* [Written task]: Lines from the one containing "Apply for or generate a new HA" through the end of the data are to be returned exactly, and no others.

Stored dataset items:

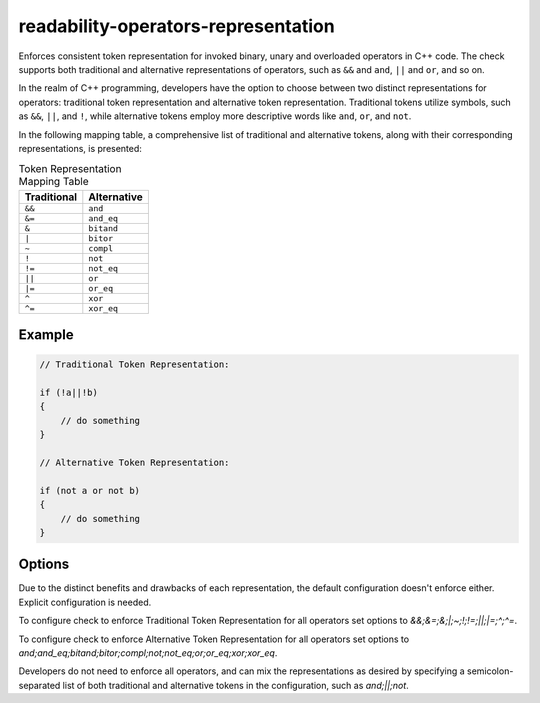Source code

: .. title:: clang-tidy - readability-operators-representation

readability-operators-representation
====================================

Enforces consistent token representation for invoked binary, unary and
overloaded operators in C++ code. The check supports both traditional and
alternative representations of operators, such as ``&&`` and ``and``, ``||``
and ``or``, and so on.

In the realm of C++ programming, developers have the option to choose between
two distinct representations for operators: traditional token representation
and alternative token representation. Traditional tokens utilize symbols,
such as ``&&``, ``||``, and ``!``, while alternative tokens employ more
descriptive words like ``and``, ``or``, and ``not``.

In the following mapping table, a comprehensive list of traditional and
alternative tokens, along with their corresponding representations,
is presented:

.. table:: Token Representation Mapping Table
    :widths: auto

    =========== ===========
    Traditional Alternative
    =========== ===========
    ``&&``      ``and``
    ``&=``      ``and_eq``
    ``&``       ``bitand``
    ``|``       ``bitor``
    ``~``       ``compl``
    ``!``       ``not``
    ``!=``      ``not_eq``
    ``||``      ``or``
    ``|=``      ``or_eq``
    ``^``       ``xor``
    ``^=``      ``xor_eq``
    =========== ===========

Example
-------

.. code-block:: c++

    // Traditional Token Representation:

    if (!a||!b)
    {
        // do something
    }

    // Alternative Token Representation:

    if (not a or not b)
    {
        // do something
    }

Options
-------

Due to the distinct benefits and drawbacks of each representation, the default
configuration doesn't enforce either. Explicit configuration is needed.

To configure check to enforce Traditional Token Representation for all
operators set options to `&&;&=;&;|;~;!;!=;||;|=;^;^=`.

To configure check to enforce Alternative Token Representation for all
operators set options to
`and;and_eq;bitand;bitor;compl;not;not_eq;or;or_eq;xor;xor_eq`.

Developers do not need to enforce all operators, and can mix the representations
as desired by specifying a semicolon-separated list of both traditional and
alternative tokens in the configuration, such as `and;||;not`.

.. option:: BinaryOperators

    This option allows you to specify a semicolon-separated list of binary
    operators for which you want to enforce specific token representation.
    The default value is empty string.

.. option:: OverloadedOperators

    This option allows you to specify a semicolon-separated list of overloaded
    operators for which you want to enforce specific token representation.
    The default value is empty string.
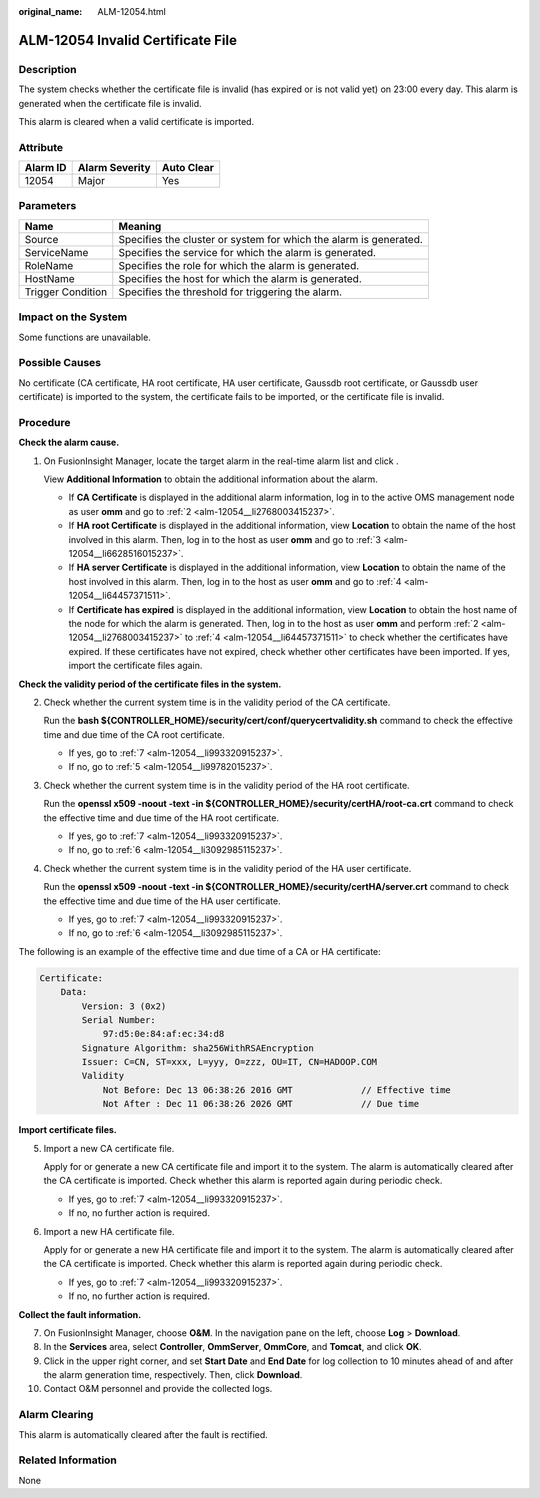 :original_name: ALM-12054.html

.. _ALM-12054:

ALM-12054 Invalid Certificate File
==================================

Description
-----------

The system checks whether the certificate file is invalid (has expired or is not valid yet) on 23:00 every day. This alarm is generated when the certificate file is invalid.

This alarm is cleared when a valid certificate is imported.

Attribute
---------

======== ============== ==========
Alarm ID Alarm Severity Auto Clear
======== ============== ==========
12054    Major          Yes
======== ============== ==========

Parameters
----------

+-------------------+-------------------------------------------------------------------+
| Name              | Meaning                                                           |
+===================+===================================================================+
| Source            | Specifies the cluster or system for which the alarm is generated. |
+-------------------+-------------------------------------------------------------------+
| ServiceName       | Specifies the service for which the alarm is generated.           |
+-------------------+-------------------------------------------------------------------+
| RoleName          | Specifies the role for which the alarm is generated.              |
+-------------------+-------------------------------------------------------------------+
| HostName          | Specifies the host for which the alarm is generated.              |
+-------------------+-------------------------------------------------------------------+
| Trigger Condition | Specifies the threshold for triggering the alarm.                 |
+-------------------+-------------------------------------------------------------------+

Impact on the System
--------------------

Some functions are unavailable.

Possible Causes
---------------

No certificate (CA certificate, HA root certificate, HA user certificate, Gaussdb root certificate, or Gaussdb user certificate) is imported to the system, the certificate fails to be imported, or the certificate file is invalid.

Procedure
---------

**Check the alarm cause.**

#. On FusionInsight Manager, locate the target alarm in the real-time alarm list and click |image1|.

   View **Additional Information** to obtain the additional information about the alarm.

   -  If **CA Certificate** is displayed in the additional alarm information, log in to the active OMS management node as user **omm** and go to :ref:`2 <alm-12054__li2768003415237>`.
   -  If **HA root Certificate** is displayed in the additional information, view **Location** to obtain the name of the host involved in this alarm. Then, log in to the host as user **omm** and go to :ref:`3 <alm-12054__li6628516015237>`.
   -  If **HA server Certificate** is displayed in the additional information, view **Location** to obtain the name of the host involved in this alarm. Then, log in to the host as user **omm** and go to :ref:`4 <alm-12054__li64457371511>`.
   -  If **Certificate has expired** is displayed in the additional information, view **Location** to obtain the host name of the node for which the alarm is generated. Then, log in to the host as user **omm** and perform :ref:`2 <alm-12054__li2768003415237>` to :ref:`4 <alm-12054__li64457371511>` to check whether the certificates have expired. If these certificates have not expired, check whether other certificates have been imported. If yes, import the certificate files again.

**Check the validity period of the certificate files in the system.**

2. .. _alm-12054__li2768003415237:

   Check whether the current system time is in the validity period of the CA certificate.

   Run the **bash ${CONTROLLER_HOME}/security/cert/conf/querycertvalidity.sh** command to check the effective time and due time of the CA root certificate.

   -  If yes, go to :ref:`7 <alm-12054__li993320915237>`.
   -  If no, go to :ref:`5 <alm-12054__li99782015237>`.

3. .. _alm-12054__li6628516015237:

   Check whether the current system time is in the validity period of the HA root certificate.

   Run the **openssl x509 -noout -text -in ${CONTROLLER_HOME}/security/certHA/root-ca.crt** command to check the effective time and due time of the HA root certificate.

   -  If yes, go to :ref:`7 <alm-12054__li993320915237>`.
   -  If no, go to :ref:`6 <alm-12054__li3092985115237>`.

4. .. _alm-12054__li64457371511:

   Check whether the current system time is in the validity period of the HA user certificate.

   Run the **openssl x509 -noout -text -in ${CONTROLLER_HOME}/security/certHA/server.crt** command to check the effective time and due time of the HA user certificate.

   -  If yes, go to :ref:`7 <alm-12054__li993320915237>`.
   -  If no, go to :ref:`6 <alm-12054__li3092985115237>`.

The following is an example of the effective time and due time of a CA or HA certificate:

.. code-block::

   Certificate:
       Data:
           Version: 3 (0x2)
           Serial Number:
               97:d5:0e:84:af:ec:34:d8
           Signature Algorithm: sha256WithRSAEncryption
           Issuer: C=CN, ST=xxx, L=yyy, O=zzz, OU=IT, CN=HADOOP.COM
           Validity
               Not Before: Dec 13 06:38:26 2016 GMT             // Effective time
               Not After : Dec 11 06:38:26 2026 GMT             // Due time

**Import certificate files.**

5. .. _alm-12054__li99782015237:

   Import a new CA certificate file.

   Apply for or generate a new CA certificate file and import it to the system. The alarm is automatically cleared after the CA certificate is imported. Check whether this alarm is reported again during periodic check.

   -  If yes, go to :ref:`7 <alm-12054__li993320915237>`.
   -  If no, no further action is required.

6. .. _alm-12054__li3092985115237:

   Import a new HA certificate file.

   Apply for or generate a new HA certificate file and import it to the system. The alarm is automatically cleared after the CA certificate is imported. Check whether this alarm is reported again during periodic check.

   -  If yes, go to :ref:`7 <alm-12054__li993320915237>`.
   -  If no, no further action is required.

**Collect the fault information.**

7.  .. _alm-12054__li993320915237:

    On FusionInsight Manager, choose **O&M**. In the navigation pane on the left, choose **Log** > **Download**.

8.  In the **Services** area, select **Controller**, **OmmServer**, **OmmCore**, and **Tomcat**, and click **OK**.

9.  Click |image2| in the upper right corner, and set **Start Date** and **End Date** for log collection to 10 minutes ahead of and after the alarm generation time, respectively. Then, click **Download**.

10. Contact O&M personnel and provide the collected logs.

Alarm Clearing
--------------

This alarm is automatically cleared after the fault is rectified.

Related Information
-------------------

None

.. |image1| image:: /_static/images/en-us_image_0263895749.png
.. |image2| image:: /_static/images/en-us_image_0263895382.png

* [Exercise result]:
   Apply for or generate a new HA certificate file and import it to the system. The alarm is automatically cleared after the CA certificate is imported. Check whether this alarm is reported again during periodic check.

   -  If yes, go to :ref:`7 <alm-12054__li993320915237>`.
   -  If no, no further action is required.

**Collect the fault information.**

7.  .. _alm-12054__li993320915237:

    On FusionInsight Manager, choose **O&M**. In the navigation pane on the left, choose **Log** > **Download**.

8.  In the **Services** area, select **Controller**, **OmmServer**, **OmmCore**, and **Tomcat**, and click **OK**.

9.  Click |image2| in the upper right corner, and set **Start Date** and **End Date** for log collection to 10 minutes ahead of and after the alarm generation time, respectively. Then, click **Download**.

10. Contact O&M personnel and provide the collected logs.

Alarm Clearing
--------------

This alarm is automatically cleared after the fault is rectified.

Related Information
-------------------

None

.. |image1| image:: /_static/images/en-us_image_0263895749.png
.. |image2| image:: /_static/images/en-us_image_0263895382.png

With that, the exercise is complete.